— Given records —
[Start of Attachment]

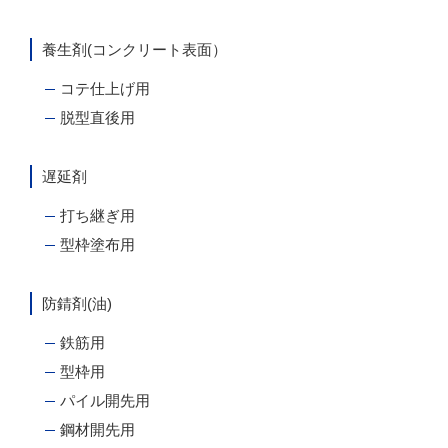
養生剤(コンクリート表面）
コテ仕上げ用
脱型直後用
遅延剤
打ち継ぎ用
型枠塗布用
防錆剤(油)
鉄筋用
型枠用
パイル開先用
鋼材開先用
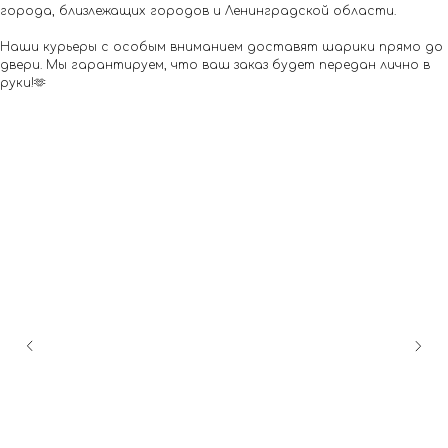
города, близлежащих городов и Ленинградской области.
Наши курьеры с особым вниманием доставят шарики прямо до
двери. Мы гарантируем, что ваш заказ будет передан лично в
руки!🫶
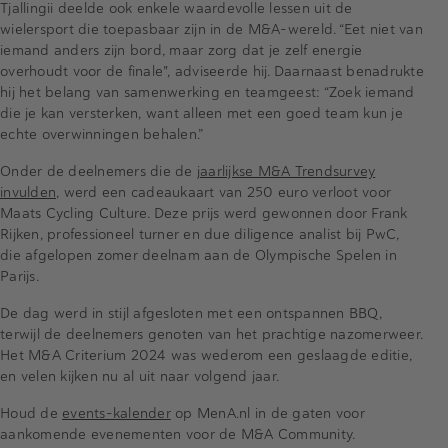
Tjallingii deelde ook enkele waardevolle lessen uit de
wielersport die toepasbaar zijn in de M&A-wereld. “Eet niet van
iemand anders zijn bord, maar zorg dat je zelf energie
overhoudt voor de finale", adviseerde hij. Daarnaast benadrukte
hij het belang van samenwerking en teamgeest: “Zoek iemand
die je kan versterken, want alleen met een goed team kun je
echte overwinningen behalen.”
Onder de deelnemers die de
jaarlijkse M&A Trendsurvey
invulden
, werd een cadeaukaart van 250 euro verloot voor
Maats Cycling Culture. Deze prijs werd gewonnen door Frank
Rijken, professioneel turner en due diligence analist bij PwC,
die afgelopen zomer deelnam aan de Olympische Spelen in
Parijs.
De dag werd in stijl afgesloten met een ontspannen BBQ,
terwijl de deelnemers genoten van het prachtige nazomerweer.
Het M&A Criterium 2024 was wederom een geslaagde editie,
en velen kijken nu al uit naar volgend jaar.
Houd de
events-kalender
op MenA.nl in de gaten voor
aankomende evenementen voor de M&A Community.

[End of Attachment]
[Start of Attachment]

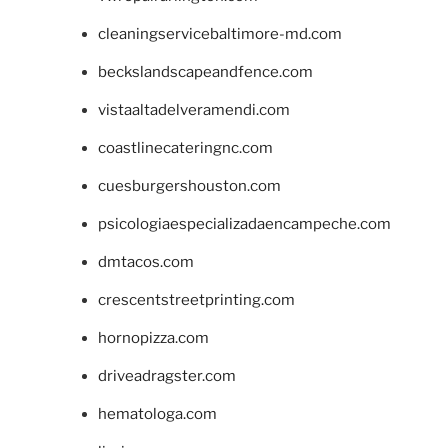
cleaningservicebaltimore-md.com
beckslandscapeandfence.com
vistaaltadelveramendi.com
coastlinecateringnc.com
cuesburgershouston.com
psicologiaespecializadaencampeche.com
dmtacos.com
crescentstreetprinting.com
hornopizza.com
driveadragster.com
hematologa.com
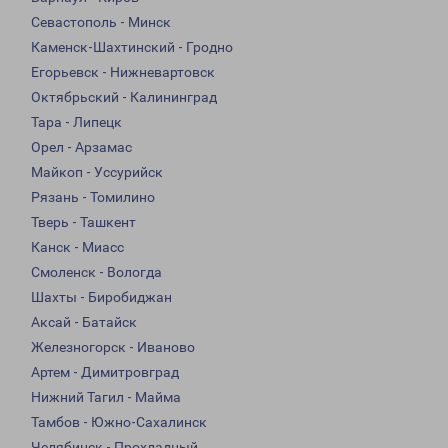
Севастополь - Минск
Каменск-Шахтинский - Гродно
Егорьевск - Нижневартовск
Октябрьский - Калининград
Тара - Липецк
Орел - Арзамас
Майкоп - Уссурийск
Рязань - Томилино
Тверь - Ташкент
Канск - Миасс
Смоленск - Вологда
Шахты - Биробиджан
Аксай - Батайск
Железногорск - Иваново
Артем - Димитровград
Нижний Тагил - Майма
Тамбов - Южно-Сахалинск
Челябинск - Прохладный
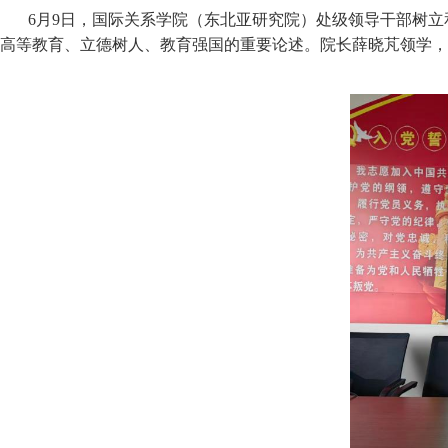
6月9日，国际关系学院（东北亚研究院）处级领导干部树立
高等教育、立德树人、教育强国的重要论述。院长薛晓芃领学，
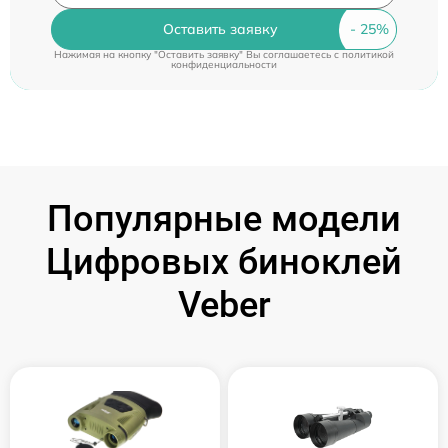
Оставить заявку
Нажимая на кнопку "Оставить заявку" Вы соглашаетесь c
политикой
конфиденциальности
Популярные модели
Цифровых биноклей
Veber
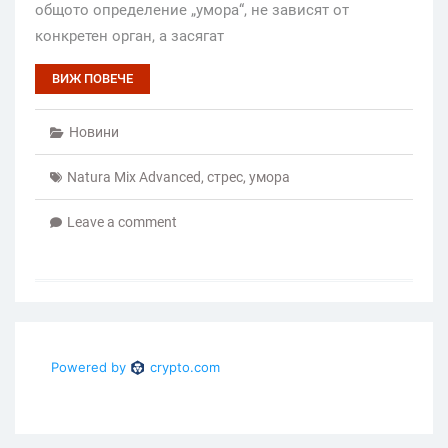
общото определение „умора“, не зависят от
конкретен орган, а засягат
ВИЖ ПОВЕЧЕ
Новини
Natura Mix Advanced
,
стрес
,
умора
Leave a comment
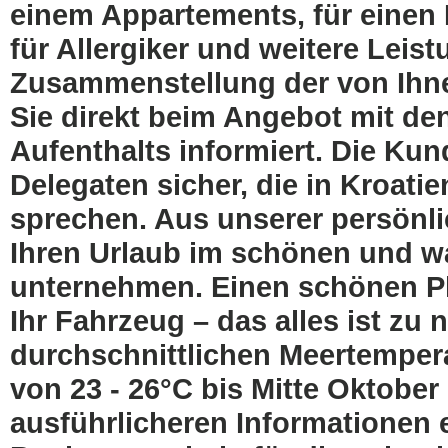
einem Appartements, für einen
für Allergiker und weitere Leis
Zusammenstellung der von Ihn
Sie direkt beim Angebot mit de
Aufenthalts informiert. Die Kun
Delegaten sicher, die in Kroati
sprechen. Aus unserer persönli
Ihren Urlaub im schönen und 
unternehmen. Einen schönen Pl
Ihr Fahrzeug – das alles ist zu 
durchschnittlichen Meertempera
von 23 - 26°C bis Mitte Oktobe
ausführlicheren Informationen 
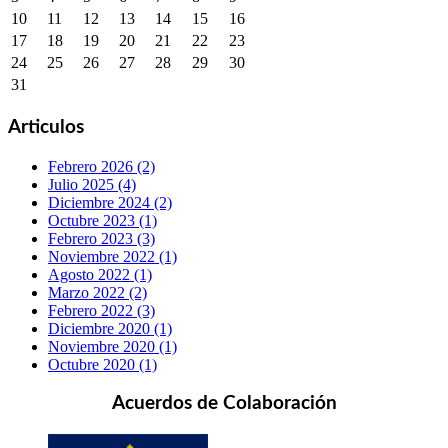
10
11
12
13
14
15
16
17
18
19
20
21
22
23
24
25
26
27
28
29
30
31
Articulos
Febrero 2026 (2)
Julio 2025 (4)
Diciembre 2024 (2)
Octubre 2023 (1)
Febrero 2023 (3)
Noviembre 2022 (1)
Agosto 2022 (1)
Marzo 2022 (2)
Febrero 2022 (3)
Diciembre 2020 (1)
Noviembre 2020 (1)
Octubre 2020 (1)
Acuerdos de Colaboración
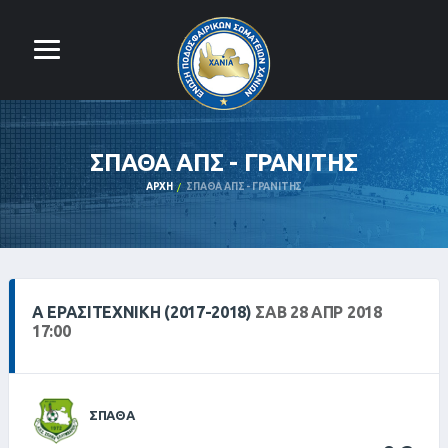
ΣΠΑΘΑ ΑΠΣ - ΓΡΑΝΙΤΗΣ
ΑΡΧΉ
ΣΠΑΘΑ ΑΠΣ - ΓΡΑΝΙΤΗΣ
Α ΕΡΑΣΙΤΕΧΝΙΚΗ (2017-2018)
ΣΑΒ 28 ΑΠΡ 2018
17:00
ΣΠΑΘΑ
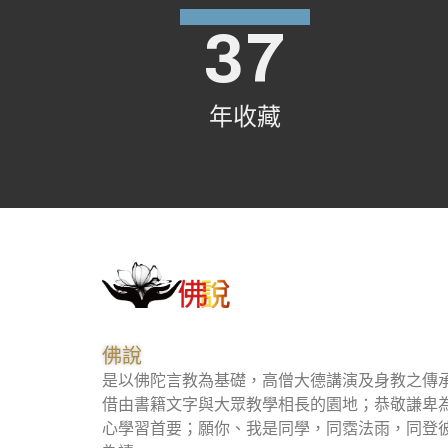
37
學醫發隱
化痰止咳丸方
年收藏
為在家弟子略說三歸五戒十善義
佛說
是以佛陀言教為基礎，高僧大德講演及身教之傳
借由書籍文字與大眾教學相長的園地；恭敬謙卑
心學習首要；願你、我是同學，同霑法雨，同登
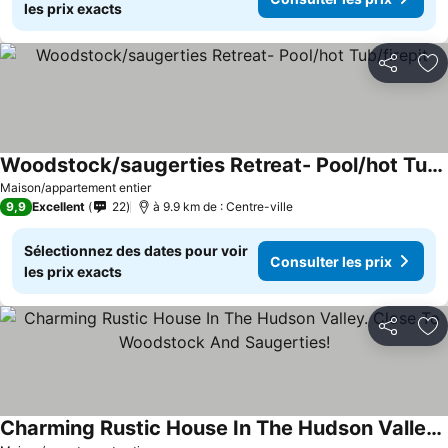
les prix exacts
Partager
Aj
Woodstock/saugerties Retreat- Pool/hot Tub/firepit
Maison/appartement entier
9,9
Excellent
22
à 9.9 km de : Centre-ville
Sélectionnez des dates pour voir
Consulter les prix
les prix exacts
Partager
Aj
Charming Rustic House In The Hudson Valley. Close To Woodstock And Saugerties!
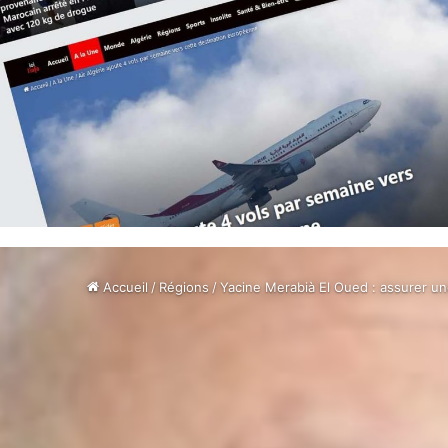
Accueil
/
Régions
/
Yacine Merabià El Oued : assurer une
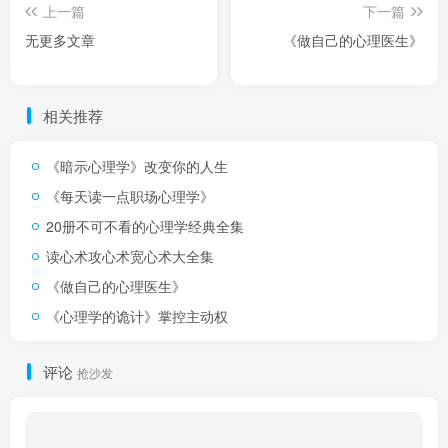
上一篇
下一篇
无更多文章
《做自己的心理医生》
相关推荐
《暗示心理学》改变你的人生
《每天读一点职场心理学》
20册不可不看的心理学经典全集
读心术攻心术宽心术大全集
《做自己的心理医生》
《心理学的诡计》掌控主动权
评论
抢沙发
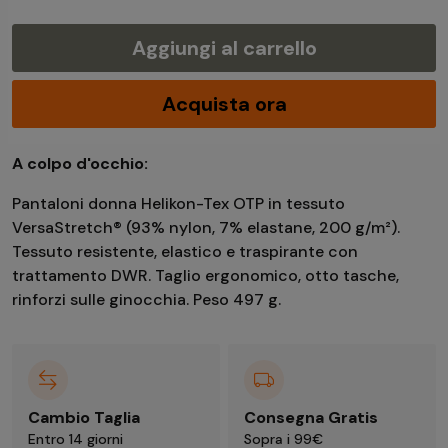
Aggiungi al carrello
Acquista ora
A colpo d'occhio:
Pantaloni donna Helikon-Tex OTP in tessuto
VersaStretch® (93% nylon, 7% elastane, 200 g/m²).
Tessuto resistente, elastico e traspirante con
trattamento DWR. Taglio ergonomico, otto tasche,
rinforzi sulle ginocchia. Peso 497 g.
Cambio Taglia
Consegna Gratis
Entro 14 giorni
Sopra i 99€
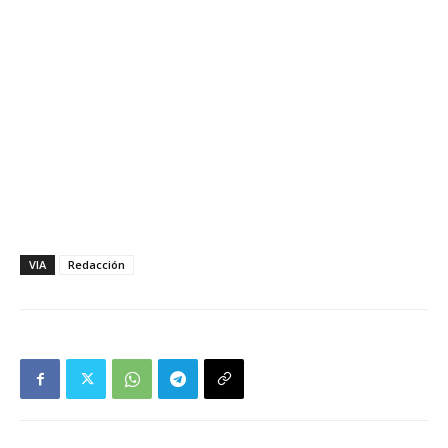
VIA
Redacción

[End of Attachment]

— Assignment —
Reproduce the listing above from the line that holds "Leave a comment" through the line that holds "Ihr Fahrzeug – das alles ist zu", both included, with the pictures left out.

— Answer to this task —
Leave a comment
einem Appartements, für einen
für Allergiker und weitere Leis
Zusammenstellung der von Ihn
Sie direkt beim Angebot mit de
Aufenthalts informiert. Die Kun
Delegaten sicher, die in Kroati
sprechen. Aus unserer persönli
Ihren Urlaub im schönen und 
unternehmen. Einen schönen Pl
Ihr Fahrzeug – das alles ist zu 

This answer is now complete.